- **Things to do**
1. Answer these questions from the festival report, one line each:
(a) About how many schools chose the festival for an educational visit?
(b) Whose halls did the children fill?
(c) What did some children build to test their abilities in circuit construction?
2. In one to three sentences, state what the festival report says the children gained from the "energy quiz" and the floor game "I am moving ecologically".
3. Carry on the festival report from its final sentence.

- **Text under study**
Experimentation and games in Athens Science Festival 2016

13 November, 2016 News

A big part of this years’ festival was again dedicated to our younger friends. Approximately 100 schools and hundreds of families chose the Athens Science Festival for an educational visit, and, most certainly, they were not left disappointed!

Kids of every age stormed into Technopolis’ halls and spread their joy and pep with their happy voices, playing and learning. A few competed in the “energy quiz” and then had fun while playing the floor game “I am moving ecologically”, enriching their knowledge on renewable sources of energy. Others put their inventiveness into use and became “young engineers”, building functional and novel systems. Some tested their abilities in circuit construction when they were faced with building a phone, whereas the ones who passed by the STEM experiments didn’t really know what to do first. Explore how much weight a hydraulic lifter can lift, give commands to a mechanical arm or maybe solve the riddle of the periodic table with the cookies? Build a race car which uses energy from a rubber band or test the stability of a bridge?

- **Supplied data**

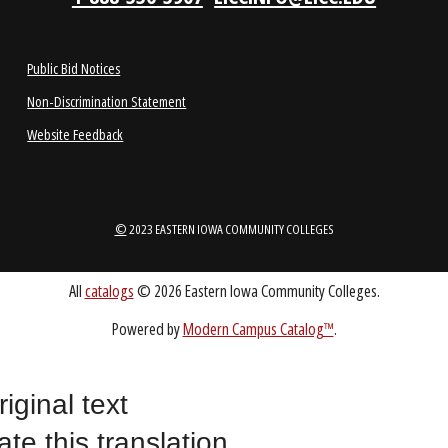
1-888-336-3907
EICCINFO@EICC.EDU
Public Bid Notices
Non-Discrimination Statement
Website Feedback
riginal text
©
2023 EASTERN IOWA COMMUNITY COLLEGES
ate this translation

- **Outputs in order**
1.
(a) Approximately 100 schools.
(b) Technopolis' halls.
(c) A phone.

2. Some children competed in the "energy quiz" and then played the floor game "I am moving ecologically". By doing so, they enriched their knowledge of renewable sources of energy.

3.
The ones drawn by electricity had the chance to travel back in time and witness experiments such as the electric kiss, the human chain and the function of a lightning conductor. The trip back in time went on with the discovery of old geological maps, the study of minerals and ores but also the flashback to historical experiments alongside Galileo, Newton and Boyle.

The technology enthusiasts set up an online radio station, created their own multimedia exhibit on the internet and designed the computer of their dreams, while the more traditional ones solved one of the oldest digital games – Rubik’s cube. On the STEM playground that was set up in the yard, our young engineers built robots out of LEGO and then watched a novel football game, where the players were not Messi and Ronaldo but ROBOT 0.1 and its friends.

The biology aficionados isolated the DNA of a strawberry and then transformed their mobile phone into a microscope to photograph the cell microcosmos. While the older kids were studying the human skeleton and the information it can provide about a person’s health, the younger ones learned that a worm, a fruit fly, a frog and a chicken “work overtime” in the biology lab, helping scientists understand the complex mechanisms underlying the nervous system.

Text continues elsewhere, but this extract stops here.